By CANDACE RONDEAUX, Times Staff Writer
© St. Petersburg Times
published September 12, 2002

ST. PETERSBURG -- When Keon Bolden turned 8 years old on Sept. 11, 2001, he worried he would never have a happy birthday again. News of the terrorist attacks in New York City and Washington forever left a dark cloud hovering over his special day.

So when Keon's homeroom teacher sent him to the front office at Tyrone Elementary School on Sept. 11, 2002, the third-grader was certain he was in for another bad birthday.

"I thought they wanted to talk to me about my grades," he said.

What Keon didn't know when he dutifully marched to the principal's office was that his teacher, Sandy Cochran, and about two dozen classmates were getting ready to make sure Keon's ninth birthday was his best one yet.
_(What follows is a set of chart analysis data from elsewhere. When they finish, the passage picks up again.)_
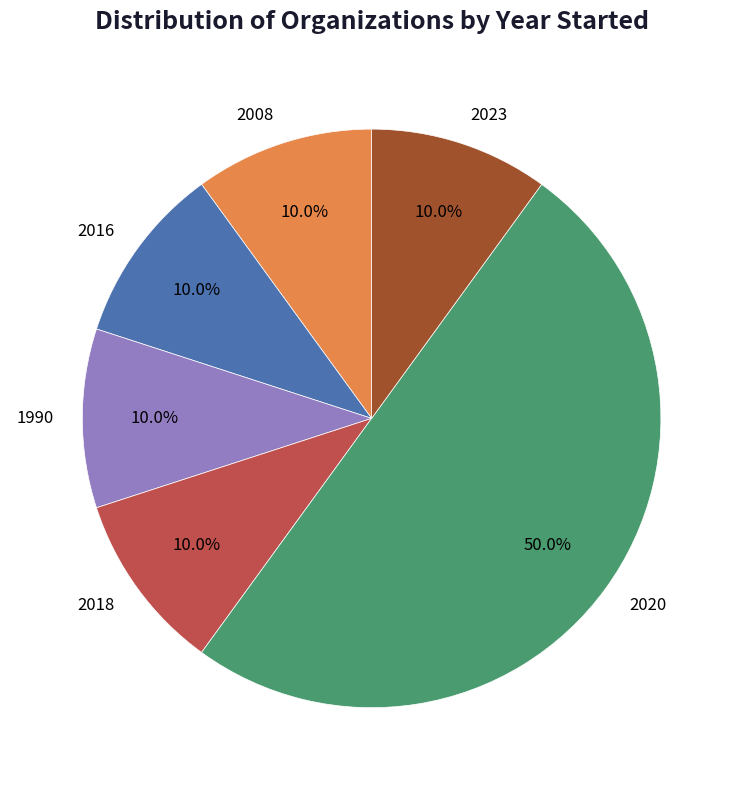

Approximately how many times larger is the value at 2023 compared to 2018?

1.0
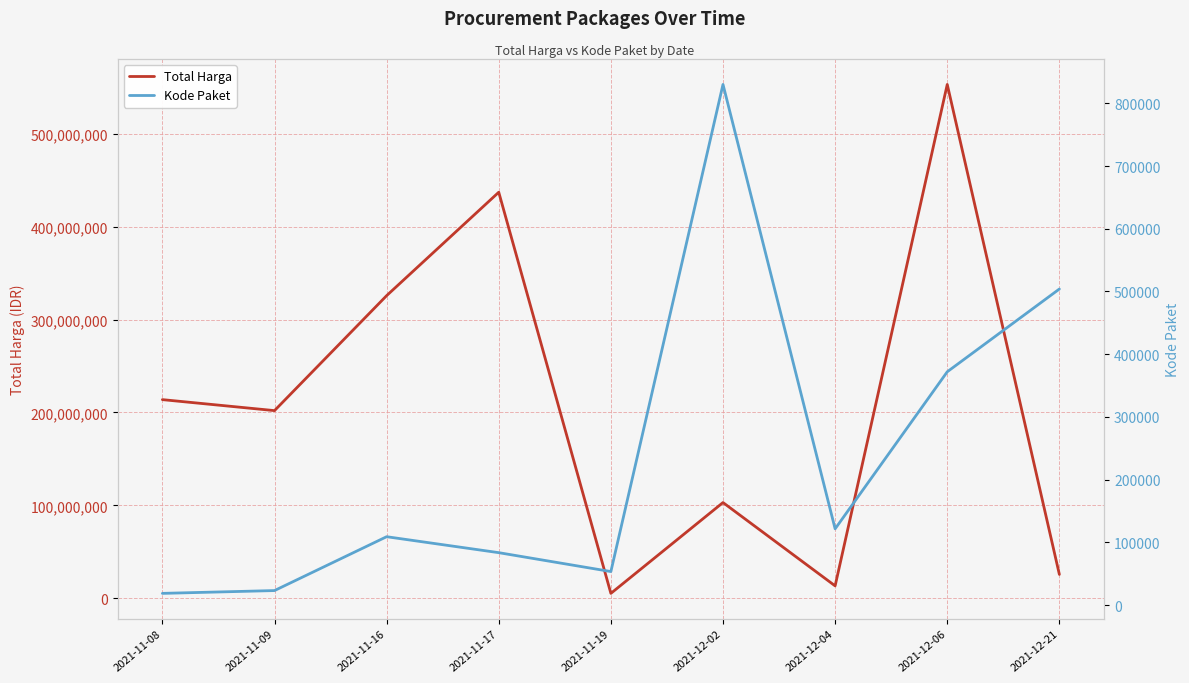

Which has a higher value, 2021-11-19 or 2021-12-06?

2021-12-06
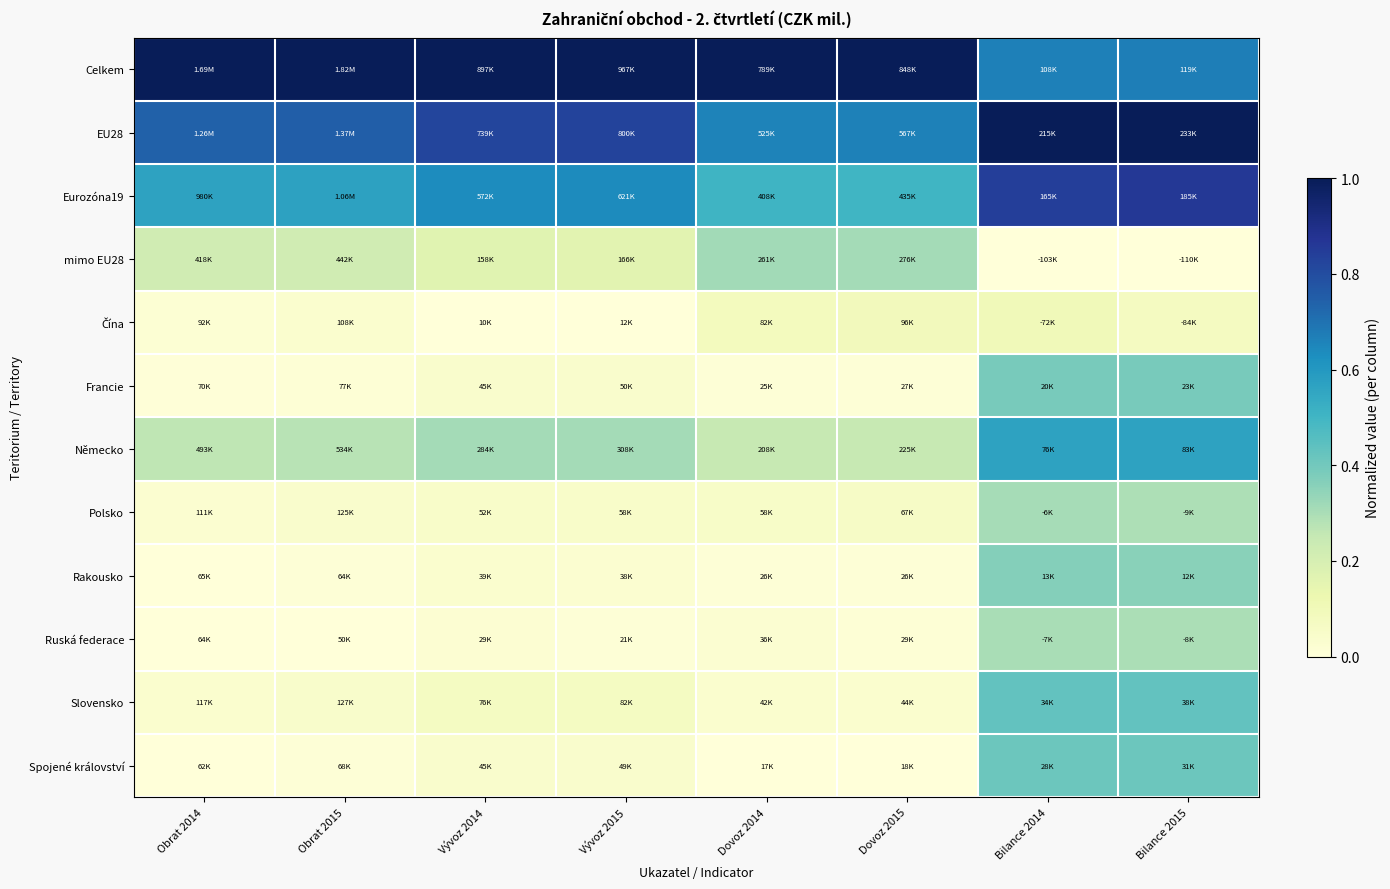

What is the difference between the highest and lowest values at Obrat 2015?

1.0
"We were so busy talking about everything that happened that day," Cochran said of the day terrorists rammed jetliners into the World Trade Center and the Pentagon. "He didn't even tell us it was his birthday. We wanted to be sure he knew we remembered his birthday this year."

Keon's mother, Eyvette Smith, said her son is not likely to forget the giddy shouts of "surprise" and the birthday balloon ambush that greeted him when he returned to his classroom from his fool's errand.

Keon was not the only one in the Tampa Bay area celebrating a birthday on Sept. 11. In Tampa, the Florida Aquarium expected nearly 1,000 people to show up for a special "Take Back Your Birthday" celebration for kids born on Sept. 11.

FM radio station Mix 100.7 spokesman Will McLaughlin said the station and the aquarium began planning the party several months ago after radio personality Nancy Alexander interviewed a child who missed his birthday last year because of the attacks. Dozens of area businesses donated gifts and entertainment for the party, which ran from 6 to 8 p.m. Wednesday.

Although aquarium staffers received more than 1,000 inquiries from parents of children with September birthdays before the event, McLaughlin said children with birth certificates dated Sept. 11 were given priority at the door.

Back at Tyrone Elementary, Smith and Cochran said they hoped Keon's surprise party would help erase his memories of last year's subdued celebration.

And judging from Keon's wide-eyed look of glee as he feasted on red, white and blue frosted cupcakes and lunged after a shower of candy that fell from a Spider-Man pinata suspended in the middle of the classroom, their mission was accomplished.